§ **Document**
^^^^^^^^^^^^^^^^

10 octobre 2016

 

La Terre produit bien plus de nourriture que ses habitants peuvent en consommer… est-ce bien sérieux ?

 
On nous le répète à l'envi. Alors que la population terrestre approche les 7,5 milliards d'habitants, nous produisons suffisamment de nourriture pour alimenter plus de 12 milliards de personnes (chiffre pouvant varier selon les sources et estimations). Mais cette information est-elle fiable, et comment a-t-elle été obtenue ?

Une telle interrogation est loin d'être anodine. Car de la réponse découle une question cruciale : devrons-nous dans le futur augmenter la production agricole au niveau planétaire, et comment devrons-nous y prendre ?

Actuellement, la FAO (Food and Agriculture Organization of the United Nations, ou organisation des nations unies pour l'alimentation et l'agriculture) estime que les besoins alimentaires actuels sont de 2353 kilocalories par personne et par jour, alors que la production alimentaire mondiale représente 2860 kilocalories par personne et par jour. Un chiffre qui fait évidemment bondir plus d'une organisation charismatique, en démontrant que si la faim persiste encore dans le monde, elle est avant tout provoquée par le gaspillage des denrées alimentaires et non par un manque de production. Ce qui n'est pas faux, du moins actuellement.
 
 
 
Cependant ces statistiques dressent le portrait d'un instant déterminé, donc figé. Pourtant la réalité est tout autre, et les conditions de vie ne cessent d'évoluer, que nous le voulions on non. En effet, la plupart des prévisionnistes estiment que la population mondiale approchera les 9,7 milliards d'ici l'an 2050, tandis que les nutritionnistes prévoient que les besoins de calories par jour et par personne augmenteront en raison de l'augmentation de l'âge moyen de la population, considérant le fait que les enfants consomment moins de calories que les adultes. Or, les chiffres sont sans appel. Si la production alimentaire globale actuelle est conservée, les terriens de l'an 2050 ne disposeront plus que de 2153 kilocalories par jour et par personne, une quantité nettement insuffisante.

Patrick Meyfroidt, du Earth and Life Institute, Georges Lemaître Centre for Earth and Climate Research (Université Catholique de Louvain – UCL, Belgique), lance un cri d'alarme en indiquant qu'il serait alors nécessaire d'augmenter la production agricole à l'échelle planétaire de 40 à 50 %. Et le pire, dans cette projection, c'est que la FAO a tenu compte d'un nombre de 400 à 500 millions de personnes qui souffriraient malgré tout de malnutrition à cette échéance.

^^^^^^^^^^^^^^^^

§ **Données enregistrées**
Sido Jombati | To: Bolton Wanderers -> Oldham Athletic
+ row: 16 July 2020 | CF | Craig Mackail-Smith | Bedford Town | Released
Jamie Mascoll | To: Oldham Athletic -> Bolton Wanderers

^^^^^^^^^^^^^^^^

§ **But de l'exercice**
Retranscrivez mot pour mot le passage de l'article sur la production alimentaire mondiale qui commence par « 10 octobre 2016 » et se poursuit jusqu'à « y prendre ? ».

§ **Corrigé de l'exercice**
10 octobre 2016

 

La Terre produit bien plus de nourriture que ses habitants peuvent en consommer… est-ce bien sérieux ?

 
On nous le répète à l'envi. Alors que la population terrestre approche les 7,5 milliards d'habitants, nous produisons suffisamment de nourriture pour alimenter plus de 12 milliards de personnes (chiffre pouvant varier selon les sources et estimations). Mais cette information est-elle fiable, et comment a-t-elle été obtenue ?

Une telle interrogation est loin d'être anodine. Car de la réponse découle une question cruciale : devrons-nous dans le futur augmenter la production agricole au niveau planétaire, et comment devrons-nous y prendre ?